### [REQUIREMENT]
Go through the records and restate them word for word, omitting images.

(Dataset entries)
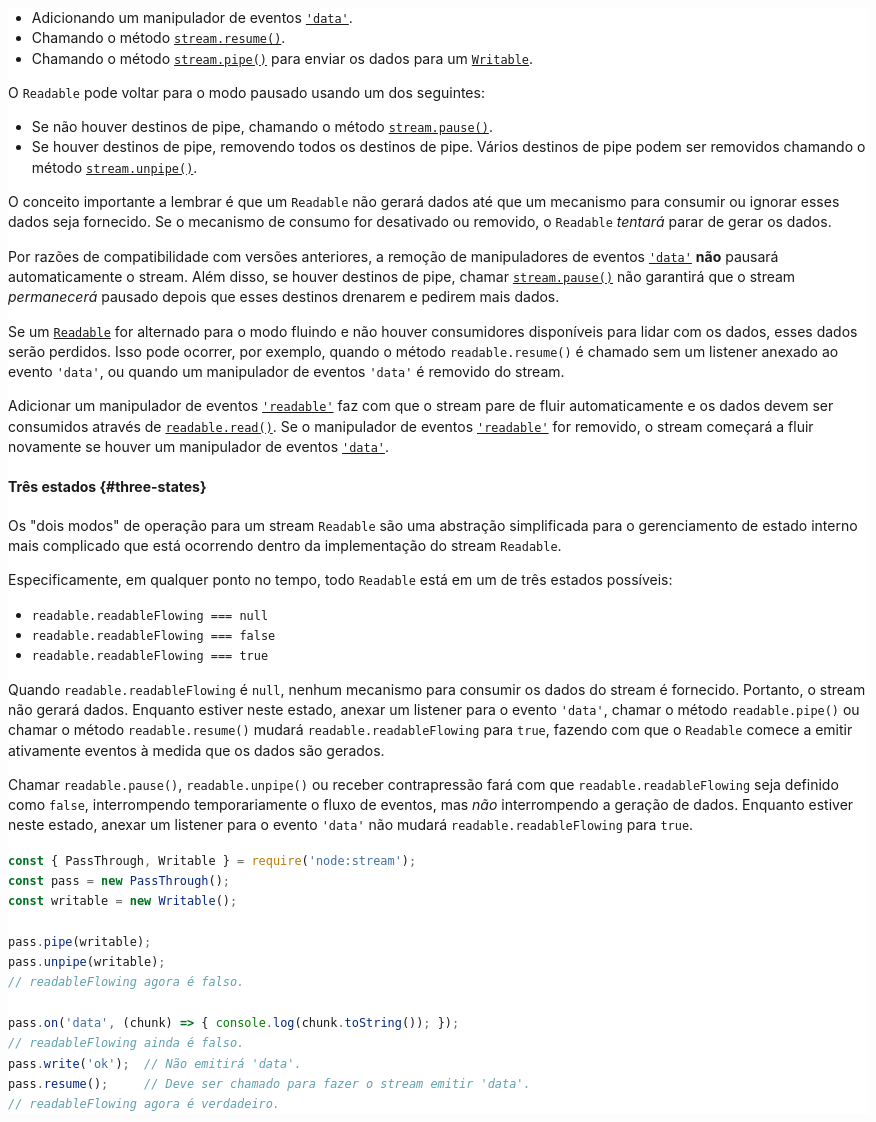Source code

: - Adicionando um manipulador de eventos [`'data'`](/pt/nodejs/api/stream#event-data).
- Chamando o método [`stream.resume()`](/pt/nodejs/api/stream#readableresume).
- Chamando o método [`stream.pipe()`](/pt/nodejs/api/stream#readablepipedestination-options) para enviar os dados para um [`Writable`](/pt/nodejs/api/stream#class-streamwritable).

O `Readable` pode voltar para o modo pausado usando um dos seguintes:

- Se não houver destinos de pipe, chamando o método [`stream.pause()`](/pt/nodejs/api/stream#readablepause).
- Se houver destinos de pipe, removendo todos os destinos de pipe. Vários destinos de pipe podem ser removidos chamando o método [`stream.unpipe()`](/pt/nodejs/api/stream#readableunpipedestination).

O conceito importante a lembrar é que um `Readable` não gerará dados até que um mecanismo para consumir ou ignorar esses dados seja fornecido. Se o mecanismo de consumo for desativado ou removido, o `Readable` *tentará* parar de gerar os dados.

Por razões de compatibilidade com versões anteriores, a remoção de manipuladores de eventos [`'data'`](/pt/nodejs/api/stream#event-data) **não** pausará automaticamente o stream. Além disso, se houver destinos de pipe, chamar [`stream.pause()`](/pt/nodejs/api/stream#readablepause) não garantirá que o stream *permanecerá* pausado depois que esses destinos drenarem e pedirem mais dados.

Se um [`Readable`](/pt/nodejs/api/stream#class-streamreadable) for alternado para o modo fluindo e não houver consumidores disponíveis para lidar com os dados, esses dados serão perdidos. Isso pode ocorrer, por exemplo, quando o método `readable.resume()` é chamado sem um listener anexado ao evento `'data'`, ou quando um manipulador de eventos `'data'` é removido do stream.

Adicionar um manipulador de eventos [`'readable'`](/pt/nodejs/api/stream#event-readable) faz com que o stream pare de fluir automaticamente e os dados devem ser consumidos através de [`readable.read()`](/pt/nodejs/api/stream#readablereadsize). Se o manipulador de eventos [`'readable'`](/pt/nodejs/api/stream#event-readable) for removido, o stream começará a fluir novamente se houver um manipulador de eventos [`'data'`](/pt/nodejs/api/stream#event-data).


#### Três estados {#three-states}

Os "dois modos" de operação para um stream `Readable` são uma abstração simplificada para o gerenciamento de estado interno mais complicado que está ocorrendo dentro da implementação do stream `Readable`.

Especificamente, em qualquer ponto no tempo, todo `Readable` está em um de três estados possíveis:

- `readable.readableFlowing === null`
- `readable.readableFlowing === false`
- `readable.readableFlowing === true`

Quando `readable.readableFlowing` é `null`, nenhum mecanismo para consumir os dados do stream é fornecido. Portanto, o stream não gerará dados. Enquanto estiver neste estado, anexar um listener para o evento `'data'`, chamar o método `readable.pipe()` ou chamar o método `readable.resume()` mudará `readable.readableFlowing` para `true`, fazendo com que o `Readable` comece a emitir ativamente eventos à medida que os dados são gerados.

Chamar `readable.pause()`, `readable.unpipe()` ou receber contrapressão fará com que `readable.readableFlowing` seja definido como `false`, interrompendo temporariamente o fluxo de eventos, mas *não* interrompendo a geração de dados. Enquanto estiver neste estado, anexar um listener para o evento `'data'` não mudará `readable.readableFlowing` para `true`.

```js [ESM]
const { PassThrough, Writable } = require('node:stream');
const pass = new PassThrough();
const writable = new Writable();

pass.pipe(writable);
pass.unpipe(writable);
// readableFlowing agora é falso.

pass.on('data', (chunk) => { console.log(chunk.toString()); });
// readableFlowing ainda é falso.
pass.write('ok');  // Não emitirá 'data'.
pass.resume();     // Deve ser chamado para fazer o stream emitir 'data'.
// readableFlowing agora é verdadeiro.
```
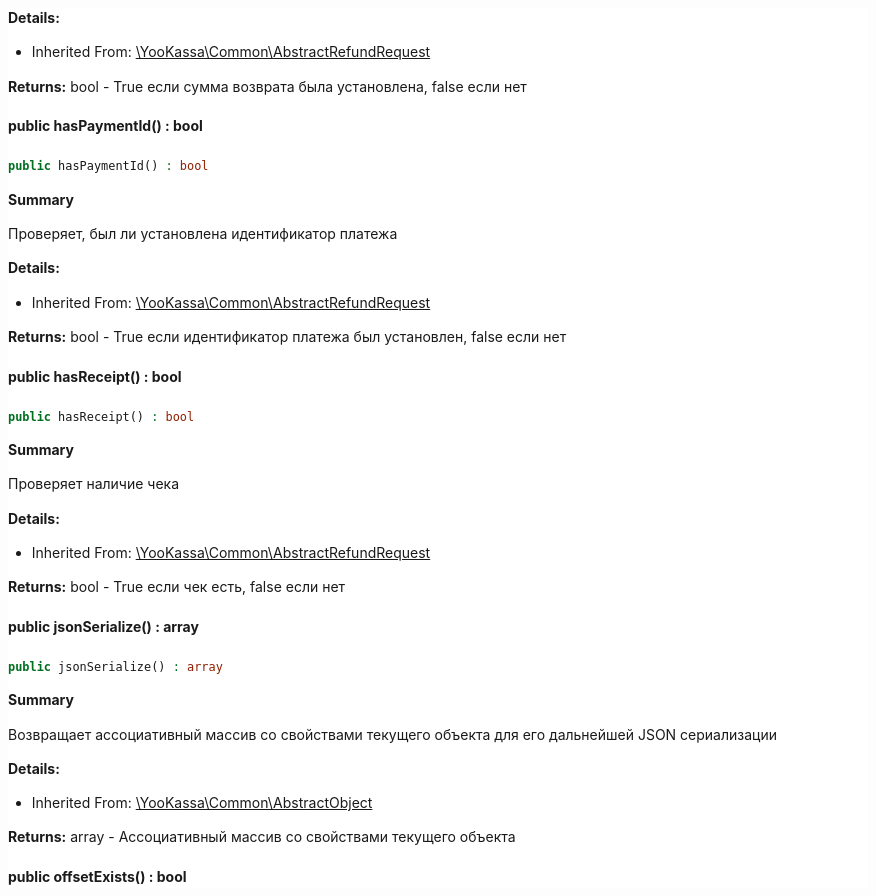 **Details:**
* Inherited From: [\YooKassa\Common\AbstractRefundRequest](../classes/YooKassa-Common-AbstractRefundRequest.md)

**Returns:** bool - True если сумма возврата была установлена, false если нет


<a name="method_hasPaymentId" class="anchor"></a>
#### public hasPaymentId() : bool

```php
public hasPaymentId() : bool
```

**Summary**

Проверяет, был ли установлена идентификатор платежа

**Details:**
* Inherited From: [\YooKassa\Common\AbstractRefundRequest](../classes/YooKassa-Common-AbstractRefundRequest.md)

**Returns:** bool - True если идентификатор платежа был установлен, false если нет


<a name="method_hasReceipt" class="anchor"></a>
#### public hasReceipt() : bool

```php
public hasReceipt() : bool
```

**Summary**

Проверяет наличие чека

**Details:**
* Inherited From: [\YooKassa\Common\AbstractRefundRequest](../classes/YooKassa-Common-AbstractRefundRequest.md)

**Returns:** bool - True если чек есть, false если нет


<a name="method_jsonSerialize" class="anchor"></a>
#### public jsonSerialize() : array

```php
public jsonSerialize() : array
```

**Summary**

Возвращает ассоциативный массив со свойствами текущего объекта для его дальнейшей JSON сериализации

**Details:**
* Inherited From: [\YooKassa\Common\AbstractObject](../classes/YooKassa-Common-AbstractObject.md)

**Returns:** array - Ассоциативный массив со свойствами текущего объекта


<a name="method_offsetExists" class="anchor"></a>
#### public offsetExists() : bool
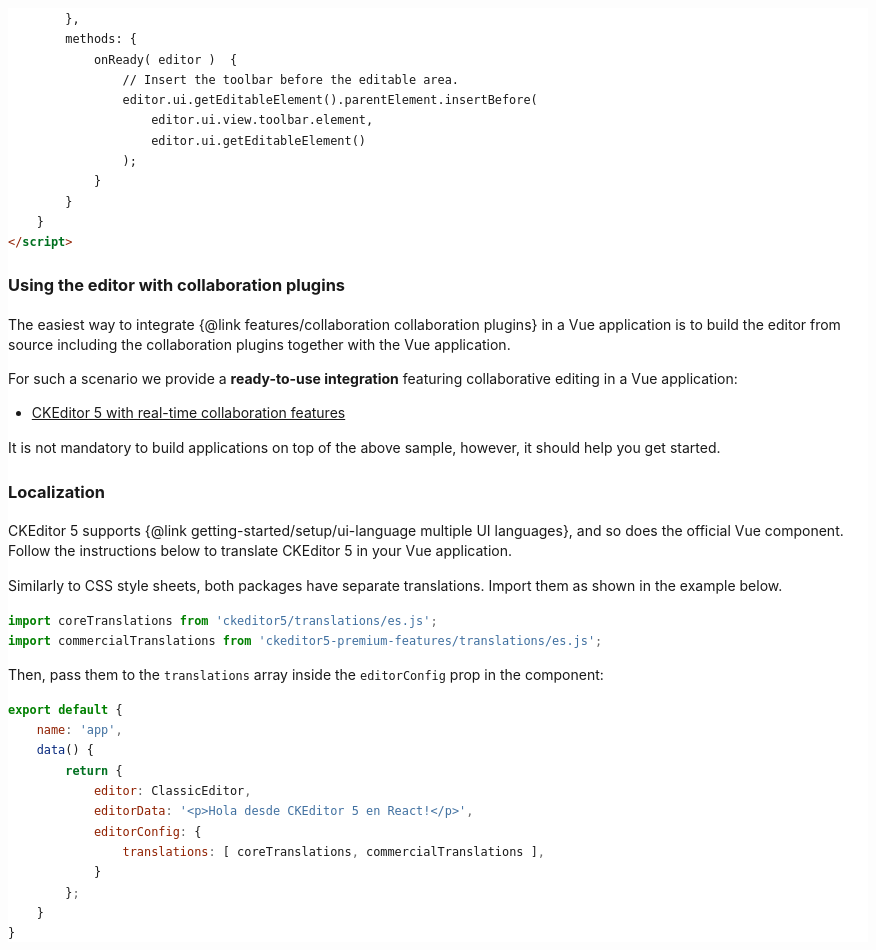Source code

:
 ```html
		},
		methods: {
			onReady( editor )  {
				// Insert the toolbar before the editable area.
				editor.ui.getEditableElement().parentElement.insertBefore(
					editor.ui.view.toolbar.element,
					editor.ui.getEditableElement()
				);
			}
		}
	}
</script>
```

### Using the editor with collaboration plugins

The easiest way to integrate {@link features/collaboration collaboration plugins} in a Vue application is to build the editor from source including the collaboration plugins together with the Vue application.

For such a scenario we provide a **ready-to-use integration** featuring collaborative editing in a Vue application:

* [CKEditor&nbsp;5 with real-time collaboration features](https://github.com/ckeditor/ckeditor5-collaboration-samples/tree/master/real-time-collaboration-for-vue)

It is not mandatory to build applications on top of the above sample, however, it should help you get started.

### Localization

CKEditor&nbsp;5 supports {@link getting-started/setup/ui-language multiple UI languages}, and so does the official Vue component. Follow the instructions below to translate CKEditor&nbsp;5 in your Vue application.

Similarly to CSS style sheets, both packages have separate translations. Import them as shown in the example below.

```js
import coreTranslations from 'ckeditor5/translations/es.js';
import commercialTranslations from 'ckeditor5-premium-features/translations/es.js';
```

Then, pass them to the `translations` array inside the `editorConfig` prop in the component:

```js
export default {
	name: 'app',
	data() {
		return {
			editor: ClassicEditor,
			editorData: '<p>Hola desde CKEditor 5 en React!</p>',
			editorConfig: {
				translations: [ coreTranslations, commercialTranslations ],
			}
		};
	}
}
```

### [WRITTEN ANSWER]
Source code

: - Adicionando um manipulador de eventos [`'data'`](/pt/nodejs/api/stream#event-data).
- Chamando o método [`stream.resume()`](/pt/nodejs/api/stream#readableresume).
- Chamando o método [`stream.pipe()`](/pt/nodejs/api/stream#readablepipedestination-options) para enviar os dados para um [`Writable`](/pt/nodejs/api/stream#class-streamwritable).

O `Readable` pode voltar para o modo pausado usando um dos seguintes:

- Se não houver destinos de pipe, chamando o método [`stream.pause()`](/pt/nodejs/api/stream#readablepause).
- Se houver destinos de pipe, removendo todos os destinos de pipe. Vários destinos de pipe podem ser removidos chamando o método [`stream.unpipe()`](/pt/nodejs/api/stream#readableunpipedestination).

O conceito importante a lembrar é que um `Readable` não gerará dados até que um mecanismo para consumir ou ignorar esses dados seja fornecido. Se o mecanismo de consumo for desativado ou removido, o `Readable` *tentará* parar de gerar os dados.

Por razões de compatibilidade com versões anteriores, a remoção de manipuladores de eventos [`'data'`](/pt/nodejs/api/stream#event-data) **não** pausará automaticamente o stream. Além disso, se houver destinos de pipe, chamar [`stream.pause()`](/pt/nodejs/api/stream#readablepause) não garantirá que o stream *permanecerá* pausado depois que esses destinos drenarem e pedirem mais dados.

Se um [`Readable`](/pt/nodejs/api/stream#class-streamreadable) for alternado para o modo fluindo e não houver consumidores disponíveis para lidar com os dados, esses dados serão perdidos. Isso pode ocorrer, por exemplo, quando o método `readable.resume()` é chamado sem um listener anexado ao evento `'data'`, ou quando um manipulador de eventos `'data'` é removido do stream.

Adicionar um manipulador de eventos [`'readable'`](/pt/nodejs/api/stream#event-readable) faz com que o stream pare de fluir automaticamente e os dados devem ser consumidos através de [`readable.read()`](/pt/nodejs/api/stream#readablereadsize). Se o manipulador de eventos [`'readable'`](/pt/nodejs/api/stream#event-readable) for removido, o stream começará a fluir novamente se houver um manipulador de eventos [`'data'`](/pt/nodejs/api/stream#event-data).


#### Três estados {#three-states}

Os "dois modos" de operação para um stream `Readable` são uma abstração simplificada para o gerenciamento de estado interno mais complicado que está ocorrendo dentro da implementação do stream `Readable`.

Especificamente, em qualquer ponto no tempo, todo `Readable` está em um de três estados possíveis:

- `readable.readableFlowing === null`
- `readable.readableFlowing === false`
- `readable.readableFlowing === true`

Quando `readable.readableFlowing` é `null`, nenhum mecanismo para consumir os dados do stream é fornecido. Portanto, o stream não gerará dados. Enquanto estiver neste estado, anexar um listener para o evento `'data'`, chamar o método `readable.pipe()` ou chamar o método `readable.resume()` mudará `readable.readableFlowing` para `true`, fazendo com que o `Readable` comece a emitir ativamente eventos à medida que os dados são gerados.

Chamar `readable.pause()`, `readable.unpipe()` ou receber contrapressão fará com que `readable.readableFlowing` seja definido como `false`, interrompendo temporariamente o fluxo de eventos, mas *não* interrompendo a geração de dados. Enquanto estiver neste estado, anexar um listener para o evento `'data'` não mudará `readable.readableFlowing` para `true`.

```js [ESM]
const { PassThrough, Writable } = require('node:stream');
const pass = new PassThrough();
const writable = new Writable();

pass.pipe(writable);
pass.unpipe(writable);
// readableFlowing agora é falso.

pass.on('data', (chunk) => { console.log(chunk.toString()); });
// readableFlowing ainda é falso.
pass.write('ok');  // Não emitirá 'data'.
pass.resume();     // Deve ser chamado para fazer o stream emitir 'data'.
// readableFlowing agora é verdadeiro.
```
 **Details:**
* Inherited From: [\YooKassa\Common\AbstractRefundRequest](../classes/YooKassa-Common-AbstractRefundRequest.md)

**Returns:** bool - True если сумма возврата была установлена, false если нет


<a name="method_hasPaymentId" class="anchor"></a>
#### public hasPaymentId() : bool

```php
public hasPaymentId() : bool
```

**Summary**

Проверяет, был ли установлена идентификатор платежа

**Details:**
* Inherited From: [\YooKassa\Common\AbstractRefundRequest](../classes/YooKassa-Common-AbstractRefundRequest.md)

**Returns:** bool - True если идентификатор платежа был установлен, false если нет


<a name="method_hasReceipt" class="anchor"></a>
#### public hasReceipt() : bool

```php
public hasReceipt() : bool
```

**Summary**

Проверяет наличие чека

**Details:**
* Inherited From: [\YooKassa\Common\AbstractRefundRequest](../classes/YooKassa-Common-AbstractRefundRequest.md)

**Returns:** bool - True если чек есть, false если нет


<a name="method_jsonSerialize" class="anchor"></a>
#### public jsonSerialize() : array

```php
public jsonSerialize() : array
```

**Summary**

Возвращает ассоциативный массив со свойствами текущего объекта для его дальнейшей JSON сериализации

**Details:**
* Inherited From: [\YooKassa\Common\AbstractObject](../classes/YooKassa-Common-AbstractObject.md)

**Returns:** array - Ассоциативный массив со свойствами текущего объекта


<a name="method_offsetExists" class="anchor"></a>
#### public offsetExists() : bool
Source code

:
 ```html
		},
		methods: {
			onReady( editor )  {
				// Insert the toolbar before the editable area.
				editor.ui.getEditableElement().parentElement.insertBefore(
					editor.ui.view.toolbar.element,
					editor.ui.getEditableElement()
				);
			}
		}
	}
</script>
```

### Using the editor with collaboration plugins

The easiest way to integrate {@link features/collaboration collaboration plugins} in a Vue application is to build the editor from source including the collaboration plugins together with the Vue application.

For such a scenario we provide a **ready-to-use integration** featuring collaborative editing in a Vue application:

* [CKEditor&nbsp;5 with real-time collaboration features](https://github.com/ckeditor/ckeditor5-collaboration-samples/tree/master/real-time-collaboration-for-vue)

It is not mandatory to build applications on top of the above sample, however, it should help you get started.

### Localization

CKEditor&nbsp;5 supports {@link getting-started/setup/ui-language multiple UI languages}, and so does the official Vue component. Follow the instructions below to translate CKEditor&nbsp;5 in your Vue application.

Similarly to CSS style sheets, both packages have separate translations. Import them as shown in the example below.

```js
import coreTranslations from 'ckeditor5/translations/es.js';
import commercialTranslations from 'ckeditor5-premium-features/translations/es.js';
```

Then, pass them to the `translations` array inside the `editorConfig` prop in the component:

```js
export default {
	name: 'app',
	data() {
		return {
			editor: ClassicEditor,
			editorData: '<p>Hola desde CKEditor 5 en React!</p>',
			editorConfig: {
				translations: [ coreTranslations, commercialTranslations ],
			}
		};
	}
}
```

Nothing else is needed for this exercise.